第22回 張郃、開戦を待つ(後)
魯粛は、夏口に到着し、劉備との面談を求めた。
すぐに許され、劉備の下に通された。挨拶もそこそこに、本題を切り出した。
「劉備様、単刀直入に申し上げます。我らが孫権軍と同盟を締結して頂きたい。」
劉備は、諸葛亮の方を向いた。諸葛亮が答える。
「孫権様は、曹操との戦いをお望みなのでしょうか。」
「・・・。実は、開戦論と降伏論、開戦論は私を含め少数派、多くの者たちは降伏論に傾いているのが現状です。」
「なるほど。それで、この同盟が締結することで、開戦に踏み切る材料にしたいと。」
「隠してもしょうがありません。率直に申し上げれば、そういうことになります。」
「劉備様、お願いがございます。」
「なんだ、孔明。」
「私どもと致しましても、今後の事を考えれば、孫権様と同盟を結び、曹操に対抗するのが一番理に適っていると思います。そこで、私は魯粛殿とともに柴桑に行き、孫権様を動かそうかと思います。」
「そんなことが出来るのか。」
「はい、自信はあります。どうでしょう、魯粛殿。」
「おお、それはありがたい話です。是非、ご一緒していただければと思います。」
こうして、諸葛亮は魯粛と共に、孫権のいる柴桑に戻った。
魯粛の帰着を受けて、評議が再開された。
もちろん、諸葛亮も参加する。
孫権が魯粛に聞く。
「魯粛よ。劉備殿との同盟の話はどうなったのだ。」
「はい。本日はここに劉備様の参謀をつとめる諸葛亮殿をお連れしました。」
「ほう、この方があの有名な伏龍、諸葛亮殿か。」
「お初にお目にかかります。諸葛亮と申します。本日は、魯粛殿に無理にお願いをして、こちらの評議に参加させて頂きました。」
「それで、劉備殿はどの様にお考えなのだろうか。
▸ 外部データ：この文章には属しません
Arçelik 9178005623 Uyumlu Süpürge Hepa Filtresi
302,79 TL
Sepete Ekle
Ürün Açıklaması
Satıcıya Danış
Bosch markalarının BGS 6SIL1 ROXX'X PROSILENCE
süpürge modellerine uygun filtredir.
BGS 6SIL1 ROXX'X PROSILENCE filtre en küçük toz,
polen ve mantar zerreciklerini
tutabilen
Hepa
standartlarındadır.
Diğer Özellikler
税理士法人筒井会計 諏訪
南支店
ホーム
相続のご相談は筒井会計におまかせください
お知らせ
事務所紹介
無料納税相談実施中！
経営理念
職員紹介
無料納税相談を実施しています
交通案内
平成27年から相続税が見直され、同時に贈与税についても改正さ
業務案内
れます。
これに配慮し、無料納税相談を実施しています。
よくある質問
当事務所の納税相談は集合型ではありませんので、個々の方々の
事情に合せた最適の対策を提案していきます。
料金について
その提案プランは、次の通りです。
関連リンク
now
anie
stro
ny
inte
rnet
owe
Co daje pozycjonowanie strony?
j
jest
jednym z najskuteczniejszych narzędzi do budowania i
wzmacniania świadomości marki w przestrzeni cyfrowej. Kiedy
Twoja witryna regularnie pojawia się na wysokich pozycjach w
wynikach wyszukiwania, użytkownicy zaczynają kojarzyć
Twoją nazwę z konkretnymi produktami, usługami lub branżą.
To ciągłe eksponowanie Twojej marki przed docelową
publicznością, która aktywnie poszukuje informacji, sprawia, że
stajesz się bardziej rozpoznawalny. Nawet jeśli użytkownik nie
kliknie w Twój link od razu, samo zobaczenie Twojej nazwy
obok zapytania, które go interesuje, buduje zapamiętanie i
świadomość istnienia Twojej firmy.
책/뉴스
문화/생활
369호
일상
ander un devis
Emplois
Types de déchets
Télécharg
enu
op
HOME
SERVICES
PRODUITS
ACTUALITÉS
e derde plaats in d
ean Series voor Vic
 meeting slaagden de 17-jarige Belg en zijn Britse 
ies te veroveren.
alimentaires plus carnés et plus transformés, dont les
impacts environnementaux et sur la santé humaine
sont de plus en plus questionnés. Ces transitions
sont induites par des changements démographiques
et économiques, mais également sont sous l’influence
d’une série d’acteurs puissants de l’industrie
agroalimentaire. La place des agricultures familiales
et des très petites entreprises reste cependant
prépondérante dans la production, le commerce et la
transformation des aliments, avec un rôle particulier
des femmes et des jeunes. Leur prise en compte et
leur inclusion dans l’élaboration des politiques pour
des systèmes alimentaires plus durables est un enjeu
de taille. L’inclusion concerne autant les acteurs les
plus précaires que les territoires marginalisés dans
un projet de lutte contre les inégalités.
」
「我が主は、曹操との戦いをどんな劣勢になろうともやめるつもりはございません。故に、降伏するという選択肢はございません。」
「しかし、現実問題、曹操はその気になれば数十万の軍はすぐに動員できるのですぞ。」
「承知しております。しかし、それでも降伏する気は無いとのことです。孫権様は、そうなさるおつもりですか。」
「それを、ここで評議している。」
「顔ぶれを見ますと、皆さま、有名な名士であると推察致します。この方々は、曹操に降伏しても高位を得られると思いますが、孫権様はどうでしょうか。」
「荊州の劉琮は、降伏して大事にされていると聞いている。」
「それならば、降伏してしまえばよろしいのではないでしょうか。」
「諸葛亮殿は、私に降伏を勧めにいらしたのか。」
「私が勧める前に、孫権様のお気持ちが、降伏に傾いているように見えましたので・・・。」
「私が降伏したら、劉備殿は困るのではないか。こちらから持ち掛けたととはいえ、実際のところ、同盟が成立した暁には、劉備殿の方が得るものは多いであろう。」
「孫権様が降伏しても、我が主は降伏いたしません。」
「なぜ、そう言い切れるのだ。」
「我が主は、漢王室と同じ血筋。漢王室をないがしろにする曹操に膝を屈する気はございません。」
「ほう、一人でも戦うと申すか。」
「はい。我が主は英雄の気質があります。降伏するか開戦するかなどで迷い、評議など致しませぬ。」
孫権は、この一言に激怒して、帯剣を抜き目の前の机を叩き斬ってから言った。
「曹操軍何するものぞ。私は開戦を決意した。以後、降伏論をかざす者は、この机のごとく処断する。」
こうして、孫権はとうとう開戦を決意したのである。
張郃の出陣まで、間もなくである。